_AIM A_
Reproduce the exponential moving average passage word for word.
_AIM B_
Duplicate the stretch of the records from the line containing "25: (623, 492)" through the end of the records, word for word.

_SUPPLIED PASSAGE_
Exponential Moving Average

The exponential moving average (EMA) is a recursive method for estimating the local mean of a time series, assigning exponentially decaying weights to past observations to emphasize recent data. It is defined by the formula

\text{EMA}_t = \alpha \, a_t + (1 - \alpha) \, \text{EMA}_{t-1},

where a_t is the new observation at time t, \alpha is the smoothing factor satisfying $0 < \alpha < 1, and \text{EMA}_{t-1} is the previous EMA value.^[25]^[26] This recursive structure ensures that the EMA incorporates the entire history of data, with the weight on the i-th past observation given by the geometric sequence w_i = \alpha (1 - \alpha)^{i-1}, normalized to sum to 1.^[25]^[27] Initialization of the EMA typically sets \text{EMA}_0 to the first observation a_1, the mean of an initial set of observations, or a target value such as zero or the historical mean, depending on the context to avoid undue bias from arbitrary starting points.^[25]^[26] The choice of initialization affects early estimates but has diminishing impact as more data accumulates due to the exponential decay.^[27] A key advantage of the EMA lies in its computational efficiency, requiring only the previous EMA value and the current observation for updates, thus using constant memory regardless of history length.^[27] This recursive form enables rapid adaptation to shifts in the underlying process, outperforming fixed-window methods in responsiveness while still smoothing noise through the infinite but decaying influence of past data.^[25]^[26] Unlike finite moving averages, it avoids abrupt resets from sliding windows, providing a continuous estimate suitable for online processing.^[27] The smoothing factor \alpha relates to the half-life n, the time span over which weights decay to half their initial value, via the formula

\alpha = 1 - e^{-\ln 2 / n}.

_INPUT RECORDS_
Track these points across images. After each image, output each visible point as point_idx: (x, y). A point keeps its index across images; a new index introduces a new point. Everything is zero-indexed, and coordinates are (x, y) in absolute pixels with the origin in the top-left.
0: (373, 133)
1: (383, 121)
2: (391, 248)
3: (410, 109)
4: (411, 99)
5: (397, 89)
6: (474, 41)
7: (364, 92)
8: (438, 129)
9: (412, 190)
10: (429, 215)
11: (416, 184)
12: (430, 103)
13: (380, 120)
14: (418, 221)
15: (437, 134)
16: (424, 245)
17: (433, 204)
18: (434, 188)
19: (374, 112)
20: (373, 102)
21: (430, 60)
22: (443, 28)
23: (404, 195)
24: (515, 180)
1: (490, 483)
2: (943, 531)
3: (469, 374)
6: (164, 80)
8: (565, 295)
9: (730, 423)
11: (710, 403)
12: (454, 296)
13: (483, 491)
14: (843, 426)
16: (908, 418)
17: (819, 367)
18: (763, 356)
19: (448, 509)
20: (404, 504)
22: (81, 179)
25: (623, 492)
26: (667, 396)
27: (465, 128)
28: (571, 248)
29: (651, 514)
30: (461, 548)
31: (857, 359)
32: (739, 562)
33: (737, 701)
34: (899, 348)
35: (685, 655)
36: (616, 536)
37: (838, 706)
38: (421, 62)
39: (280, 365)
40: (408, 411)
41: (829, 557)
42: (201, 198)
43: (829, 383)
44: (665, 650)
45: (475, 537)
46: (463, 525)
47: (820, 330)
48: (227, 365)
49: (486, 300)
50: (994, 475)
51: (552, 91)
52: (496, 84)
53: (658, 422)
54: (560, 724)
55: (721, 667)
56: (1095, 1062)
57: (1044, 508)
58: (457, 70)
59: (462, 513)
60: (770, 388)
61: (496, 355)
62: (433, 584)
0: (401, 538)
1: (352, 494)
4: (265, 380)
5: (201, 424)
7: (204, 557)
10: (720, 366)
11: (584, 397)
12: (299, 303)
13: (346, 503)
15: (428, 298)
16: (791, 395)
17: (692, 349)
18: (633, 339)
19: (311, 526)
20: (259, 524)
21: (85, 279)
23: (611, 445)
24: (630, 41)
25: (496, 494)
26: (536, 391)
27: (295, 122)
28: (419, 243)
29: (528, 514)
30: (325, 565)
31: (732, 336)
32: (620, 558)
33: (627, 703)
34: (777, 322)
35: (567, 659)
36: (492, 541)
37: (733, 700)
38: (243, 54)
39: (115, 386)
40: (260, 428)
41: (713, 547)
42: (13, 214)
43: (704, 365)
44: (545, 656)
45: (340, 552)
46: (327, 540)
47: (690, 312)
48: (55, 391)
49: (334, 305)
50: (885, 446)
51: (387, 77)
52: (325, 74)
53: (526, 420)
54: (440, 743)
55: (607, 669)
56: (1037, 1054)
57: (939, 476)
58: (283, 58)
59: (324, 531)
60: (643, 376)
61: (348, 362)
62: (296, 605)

_REPLY A_
Exponential Moving Average

The exponential moving average (EMA) is a recursive method for estimating the local mean of a time series, assigning exponentially decaying weights to past observations to emphasize recent data. It is defined by the formula

\text{EMA}_t = \alpha \, a_t + (1 - \alpha) \, \text{EMA}_{t-1},

where a_t is the new observation at time t, \alpha is the smoothing factor satisfying $0 < \alpha < 1, and \text{EMA}_{t-1} is the previous EMA value.^[25]^[26] This recursive structure ensures that the EMA incorporates the entire history of data, with the weight on the i-th past observation given by the geometric sequence w_i = \alpha (1 - \alpha)^{i-1}, normalized to sum to 1.^[25]^[27] Initialization of the EMA typically sets \text{EMA}_0 to the first observation a_1, the mean of an initial set of observations, or a target value such as zero or the historical mean, depending on the context to avoid undue bias from arbitrary starting points.^[25]^[26] The choice of initialization affects early estimates but has diminishing impact as more data accumulates due to the exponential decay.^[27] A key advantage of the EMA lies in its computational efficiency, requiring only the previous EMA value and the current observation for updates, thus using constant memory regardless of history length.^[27] This recursive form enables rapid adaptation to shifts in the underlying process, outperforming fixed-window methods in responsiveness while still smoothing noise through the infinite but decaying influence of past data.^[25]^[26] Unlike finite moving averages, it avoids abrupt resets from sliding windows, providing a continuous estimate suitable for online processing.^[27] The smoothing factor \alpha relates to the half-life n, the time span over which weights decay to half their initial value, via the formula

\alpha = 1 - e^{-\ln 2 / n}.

_REPLY B_
25: (623, 492)
26: (667, 396)
27: (465, 128)
28: (571, 248)
29: (651, 514)
30: (461, 548)
31: (857, 359)
32: (739, 562)
33: (737, 701)
34: (899, 348)
35: (685, 655)
36: (616, 536)
37: (838, 706)
38: (421, 62)
39: (280, 365)
40: (408, 411)
41: (829, 557)
42: (201, 198)
43: (829, 383)
44: (665, 650)
45: (475, 537)
46: (463, 525)
47: (820, 330)
48: (227, 365)
49: (486, 300)
50: (994, 475)
51: (552, 91)
52: (496, 84)
53: (658, 422)
54: (560, 724)
55: (721, 667)
56: (1095, 1062)
57: (1044, 508)
58: (457, 70)
59: (462, 513)
60: (770, 388)
61: (496, 355)
62: (433, 584)
0: (401, 538)
1: (352, 494)
4: (265, 380)
5: (201, 424)
7: (204, 557)
10: (720, 366)
11: (584, 397)
12: (299, 303)
13: (346, 503)
15: (428, 298)
16: (791, 395)
17: (692, 349)
18: (633, 339)
19: (311, 526)
20: (259, 524)
21: (85, 279)
23: (611, 445)
24: (630, 41)
25: (496, 494)
26: (536, 391)
27: (295, 122)
28: (419, 243)
29: (528, 514)
30: (325, 565)
31: (732, 336)
32: (620, 558)
33: (627, 703)
34: (777, 322)
35: (567, 659)
36: (492, 541)
37: (733, 700)
38: (243, 54)
39: (115, 386)
40: (260, 428)
41: (713, 547)
42: (13, 214)
43: (704, 365)
44: (545, 656)
45: (340, 552)
46: (327, 540)
47: (690, 312)
48: (55, 391)
49: (334, 305)
50: (885, 446)
51: (387, 77)
52: (325, 74)
53: (526, 420)
54: (440, 743)
55: (607, 669)
56: (1037, 1054)
57: (939, 476)
58: (283, 58)
59: (324, 531)
60: (643, 376)
61: (348, 362)
62: (296, 605)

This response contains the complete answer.